▼

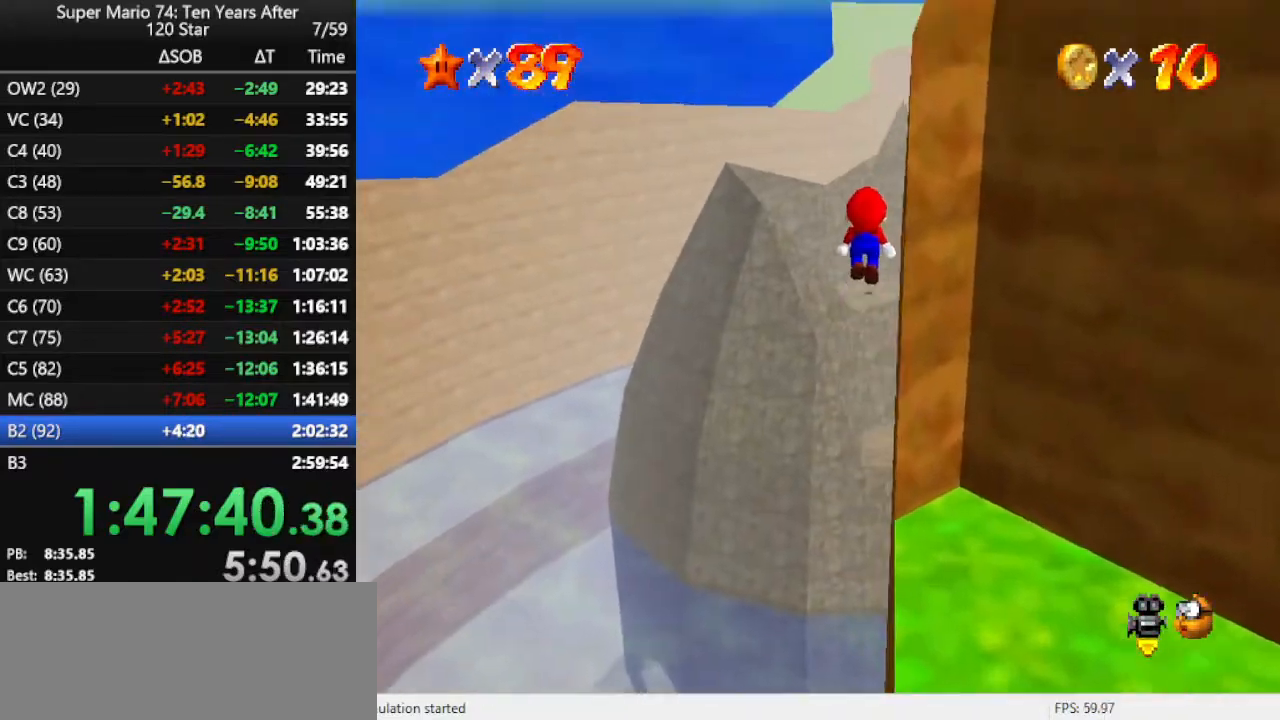
{"buttons": [], "left_stick": "up-right", "events": [[67, "left_stick", "up-right"], [200, "A", "up"], [267, "B", "down"], [367, "B", "up"]]}
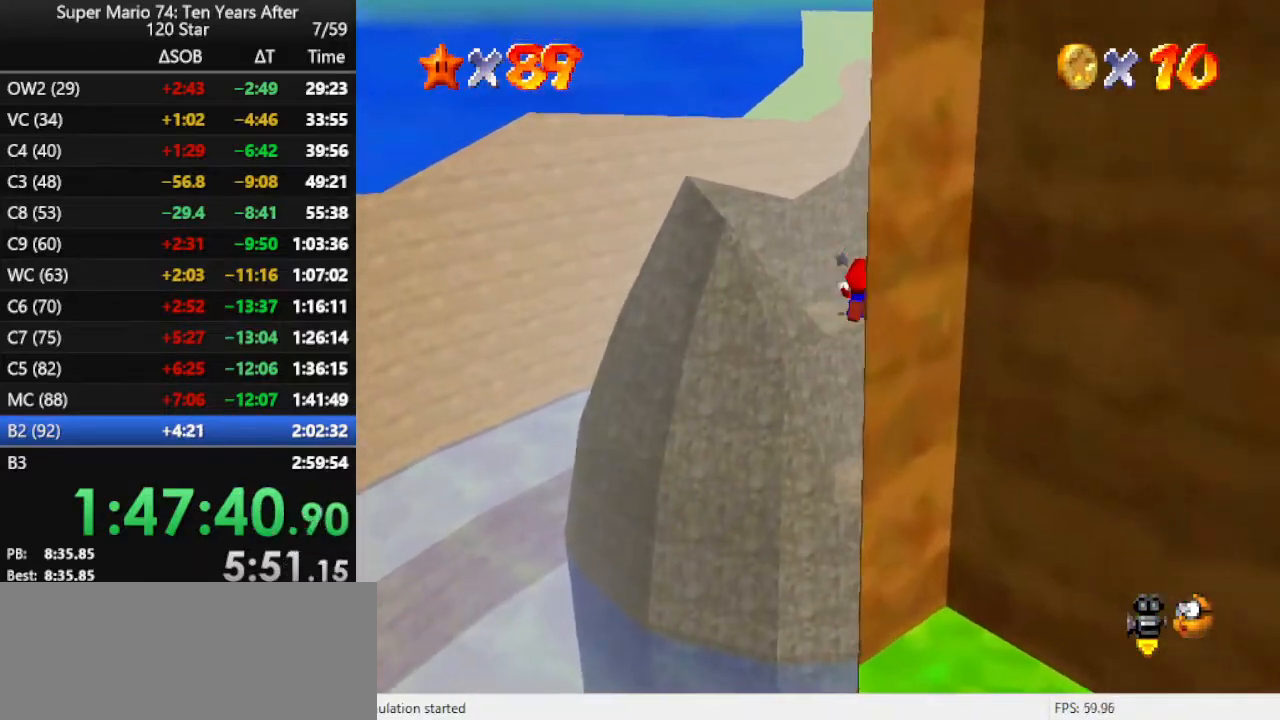
{"buttons": [], "left_stick": "up-right", "events": []}
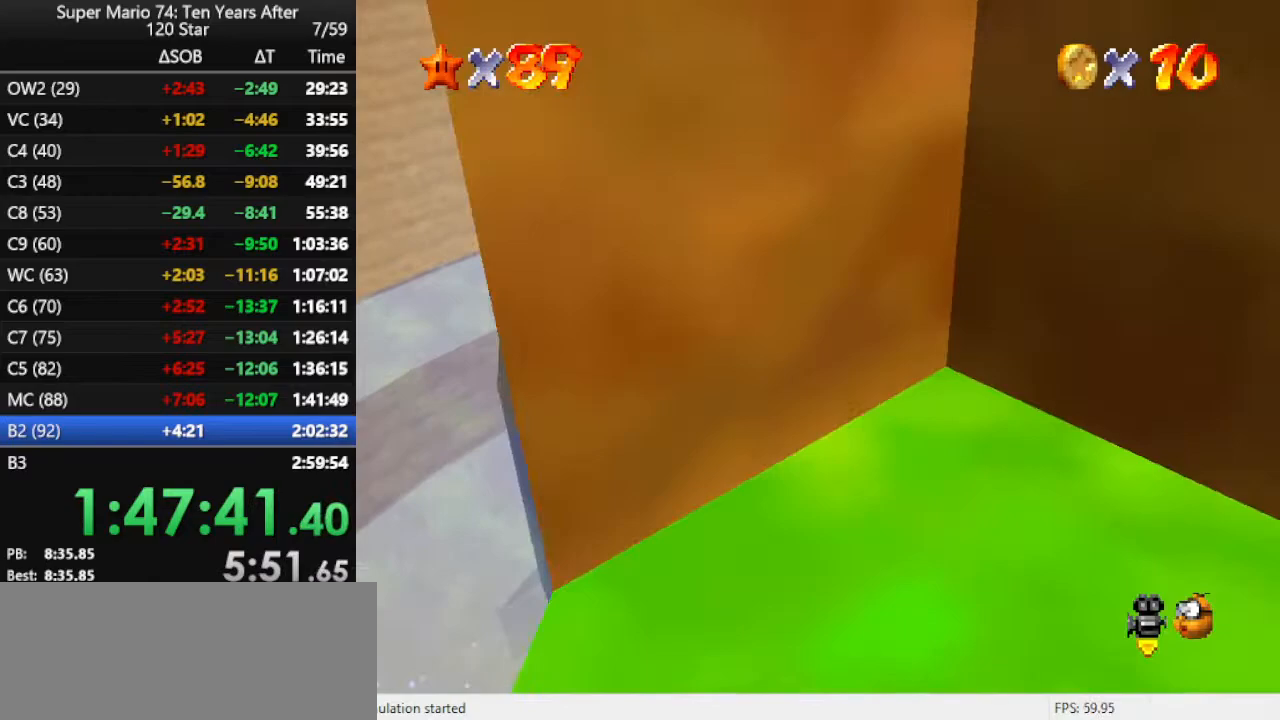
{"buttons": [], "left_stick": "up-right", "events": []}
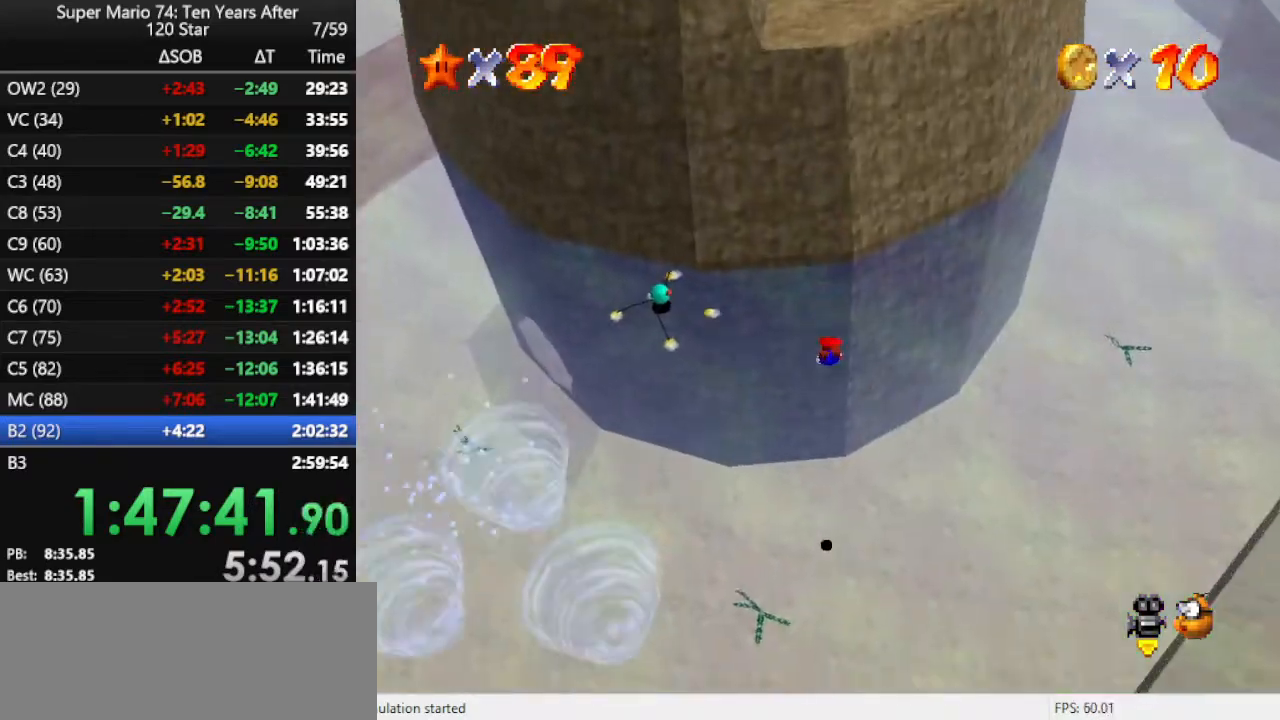
{"buttons": [], "left_stick": "up-right", "events": []}
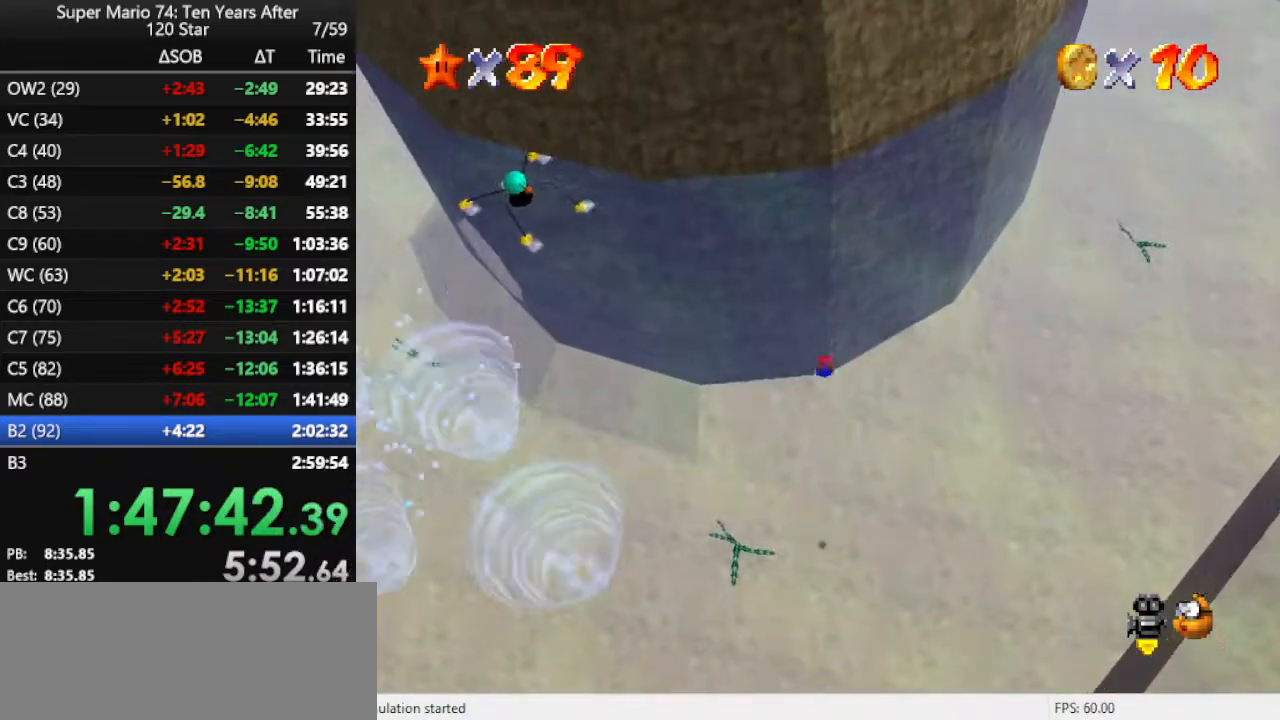
{"buttons": [], "left_stick": "up-right", "events": []}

▲

PROBLEM TO SOLVE
Print the material in full and exactly, minus the pictures.

EXERCISE OUTPUT
{"buttons": [], "left_stick": "up-right", "events": [[67, "left_stick", "up-right"], [200, "A", "up"], [267, "B", "down"], [367, "B", "up"]]}
{"buttons": [], "left_stick": "up-right", "events": []}
{"buttons": [], "left_stick": "up-right", "events": []}
{"buttons": [], "left_stick": "up-right", "events": []}
{"buttons": [], "left_stick": "up-right", "events": []}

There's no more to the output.